Redistricting has become a hot topic across the country. Two Wisconsin legislators will talk about the issue Monday at the state Capitol.
They’re unhappy with the process used here.
Republicans were in the majority at the start of the decade, so they redrew Wisconsin’s Congressional and Legislative boundaries. It was the case in quite a few states.
The ruling party drew districts to solidify partisan control – they’re either dominated by Republicans or Democrats, with very few districts up for grabs. Lawsuits followed.
David Canon testified at several trials, that the process is flawed. He’s a political science professor at UW-Madison with a focus on redistricting.
“The current process has two main problems. One is in the process itself, which is highly contentious, it always ends up in court, costs taxpayers millions of dollars in legal fees and ends up with a set of districts that aren’t very competitive, they tend to help the majority party,” Canon says.

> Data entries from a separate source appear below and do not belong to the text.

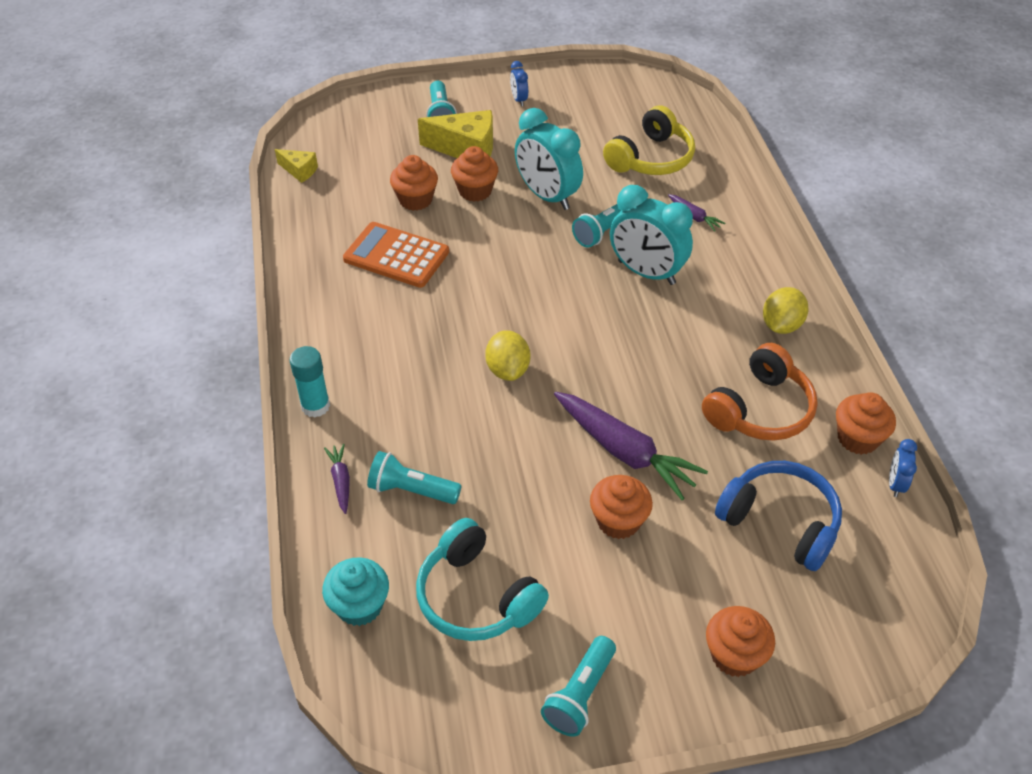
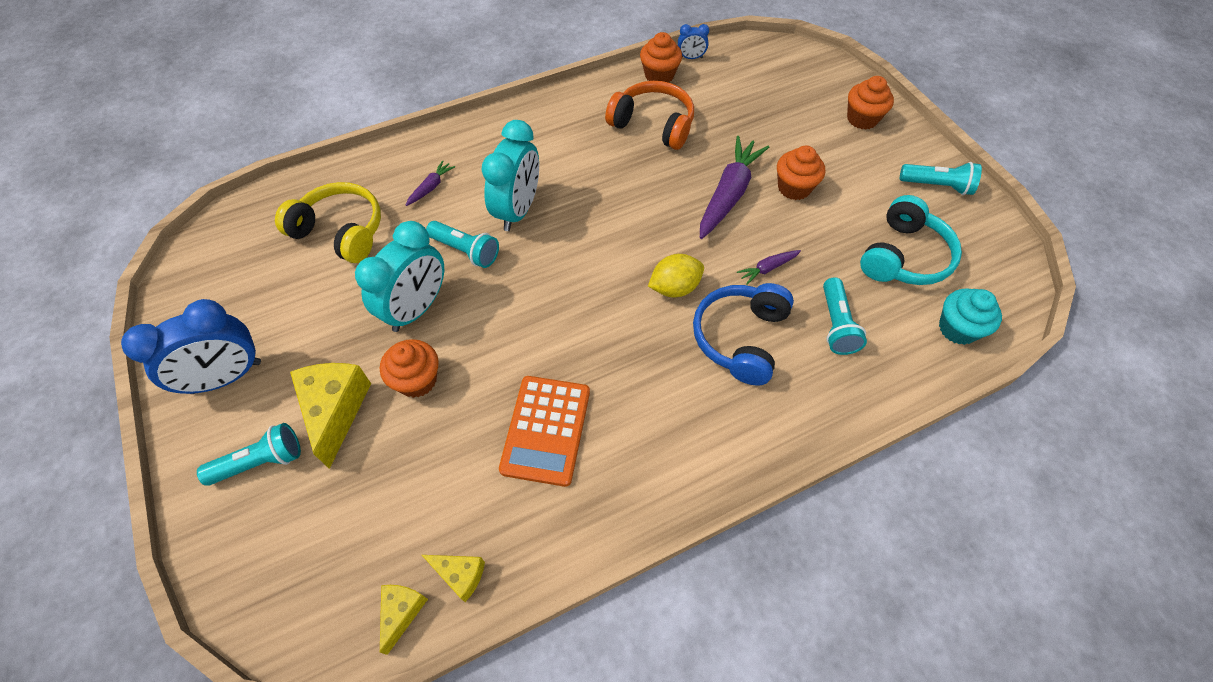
camera: 105 degrees left, 10 degrees up
(308, 198) = (460, 575): none -> yellow cheese
(315, 406) = (784, 435): turquoise glue stick -> none
(341, 481) = (855, 382): purple carrot -> purple carrot (767, 268)
(415, 200) = (443, 439): orange cupcake -> none
(519, 100) = (226, 377): blue clock -> blue clock, size x2.17
(780, 522) = (749, 107): blue headphones -> blue headphones (740, 338)
(781, 325) = (559, 120): yellow lemon -> none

In Wisconsin’s case, several organizations successfully sued in 2011, claiming legislative leaders failed to create an Assembly district with a majority of Latino voters. Two districts on Milwaukee’s near south side had to be reconfigured.
Canon says several states are looking at the method Iowa uses. A neutral organization has been redrawing that state’s political boundaries since 1980. Ed Cook serves as legal counsel.
“By doing it the way we do it, we resolve it quickly, there’s been no litigation in regards to the plan that’s been enacted. Both sides know what the lines are and given that we’re a fairly evenly split state, both sides feel they’re given the opportunity to send more members to Congress or to gain control of the legislature,” Cook says.
One person calling for Wisconsin to change its redistricting process is state Rep. Mandela Barnes of Milwaukee. He’s co-sponsoring a bill that would assign the job to the non-partisan Legislative Reference Bureau.
“In the state of Wisconsin, we have a very few, I want to say about five competitive seats in the Assembly out of 99. There are no competitive Congressional seats after the way the redistricting was done,” Barnes says.
No matter what system Wisconsin uses, Republican state Senator Glenn Grothman foresees someone challenging the resulting boundaries.
“There’s no good way to do it. There’s really not a comfortable way to do it, right?” Grothman asks.
Even if the non-political Legislative Reference Bureau does the job.
“When we allow unelected civil servants to do things, I don’t think the public is necessarily happy. I could easily see there being lawsuits either way, because people will argue the LRB did it the wrong way,” Grothman says.
Grothman doesn’t see the proposed change going anywhere. The bill has been languishing in committee since last spring.